La contre-offensive gouvernementale lancée après la proclamation de l’état d’urgence en novembre 2021 par les forces légalistes éthiopiennes a poussé les rebelles tigréens à abandonner les territoires qu’ils occupaient depuis avril dans les deux provinces voisines, l’Afar et l’Amhara.

Alors qu’ils étaient en position de menacer la capitale à la fin de l’été, ce retournement spectaculaire de situation fait qu’ils sont désormais de retour au Tigré. Ils se disent prêts à négocier la paix avec Addis-Abeba en demandant la médiation des Nations Unies.
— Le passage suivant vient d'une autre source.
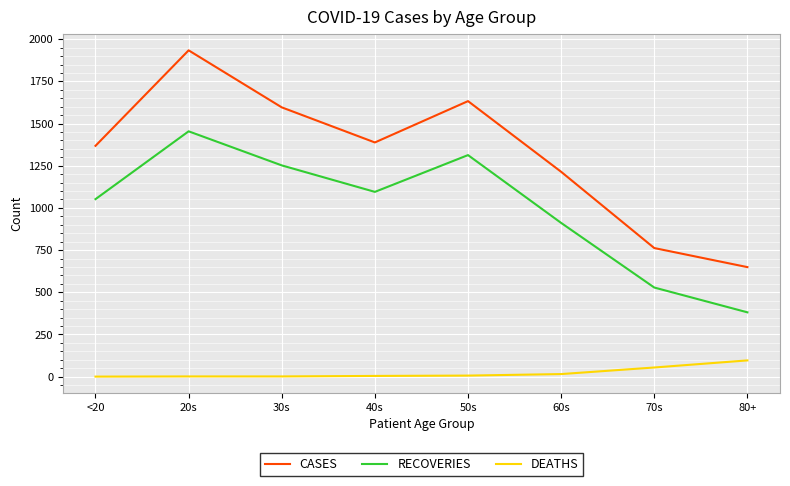

What is the greatest value displayed?

1934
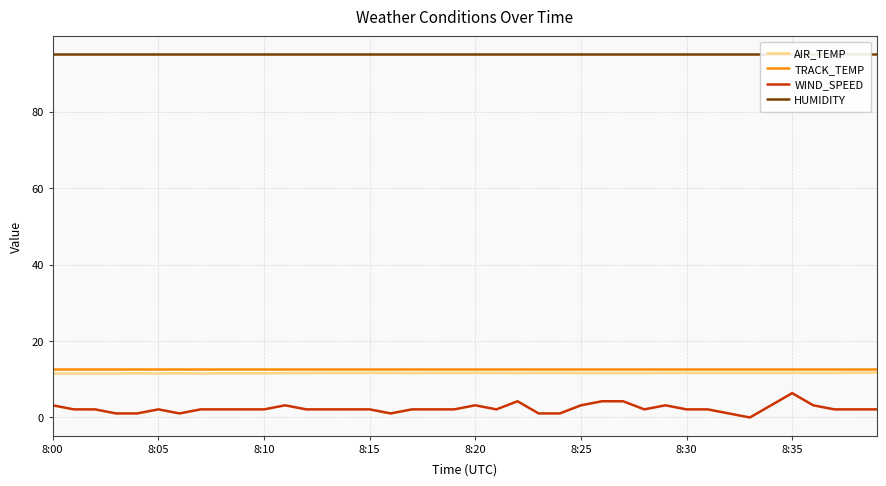

True or false: TRACK_TEMP and WIND_SPEED intersect in this chart.

False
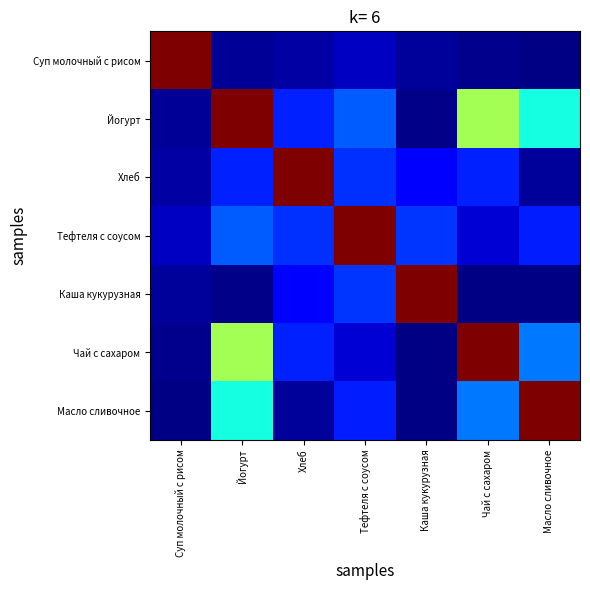

At Суп молочный с рисом, list the series in order from smallest to largest.

Масло сливочное, Чай с сахаром, Йогурт, Каша кукурузная, Хлеб, Тефтеля с соусом, Суп молочный с рисом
Dans ce but, le leader du Front de libération du peuple du Tigré FLPT, Debretsion Gebremichael (à gauche sur la photo), a adressé une lettre à l’ONU le 20 décembre qui affirme que « ce retrait représente une ouverture décisive pour la paix ». Il y décrit ce repli comme une manière de respecter les appels de la communauté internationale à une désescalade. Il propose à l’ONU de mettre en place un cessez le feu, le retour de l’aide humanitaire, et de lancer un processus de paix. Il demande l’établissement d’une zone d’exclusion aérienne au dessus du Tigré et l’imposition d’embargos sur les armes à destination de l’Éthiopie et de son allié érythréen ainsi qu’un mécanisme pour vérifier que des « forces extérieures » ont évacué le Tigré. Il propose également la libération de prisonniers politiques et la venue d’enquêteurs internationaux afin qu’ils poursuivent les responsables de nombreux crimes de guerre dénoncés par Amnesty international.
Mais pour le moment, l’ONU préfère que les négociations passent par l’Organisation de l’Union Africaine (OUA) qui a désigné en août l’ancien président nigérian Olesegun Obasanjo comme envoyé spécial pour la Corne de l’Afrique.

Selon Madame Billene Seyoum, la porte parole du Premier ministre Abiy Ahmed (prix Nobel en 2019 pour avoir conclu la paix avec l’Érythrée, à droite sur la photo), ce retrait est une manière de camoufler une série de défaites militaires qui ont clos l’insurrection qui a débuté le 4 novembre 2020 emmenée par le FLPT et l’Armée de libération oromo (ALO). En effet, bien que Gebremichael assure que ses forces sont intactes, ses capacités militaires ont souffert face aux nombreuses frappes de l’armée fédérale en particulier aidée par les Émirats arabes unis (EAU)(2) et par d’autres. En effet, les forces armées équipées majoritairement de matériels russes (et ex-URSS), ukrainiens, américains, chinois, etc. auraient reçu au moins deux drones armés iraniens Mohajer-6 avec une station de contrôle terrestre (photographiés à l’aéroport de Semera en août 2021). Il est possible que d’autres drones du même type étaient en cours de déploiement au sein des forces légalistes au même moment.

Le fait que les soutiens d’Addis-Abeba soient iraniens, émiratis, turcs (et précédemment israéliens mais avec des drones non armés) montre l’intérêt géostratégique que représente l’Éthiopie pour ces pays en quête d’influence en Afrique.

Cette guerre civile a fait des milliers de victimes. Une dizaine de millions de personnes vivant dans le nord du pays ont un besoin urgent d’aide alimentaire et de soins. Elle a aussi provoqué le retrait partiel des forces éthiopiennes de Somalie où elles combattaient les jihadistes dont les shebabs au sein de la mission de l’Union africaine en Somalie ( Amisom – African Union Mission in Somalia -). Elle a déstabilisé la zone et par ricochet le Soudan qui accueille 400.000 réfugiés. L’avenir reste incertain quand l’on constate les retournements de situation qui peuvent intervenir.

1. En réalité, il a été – au minimum – appuyé et soutenu dans sa démarche par l’Arabie saoudite et les Émirats arabes unis (EAU).
2. Voir : « Émirats arabes unis : une influence grandissante » du 26 novembre 2021.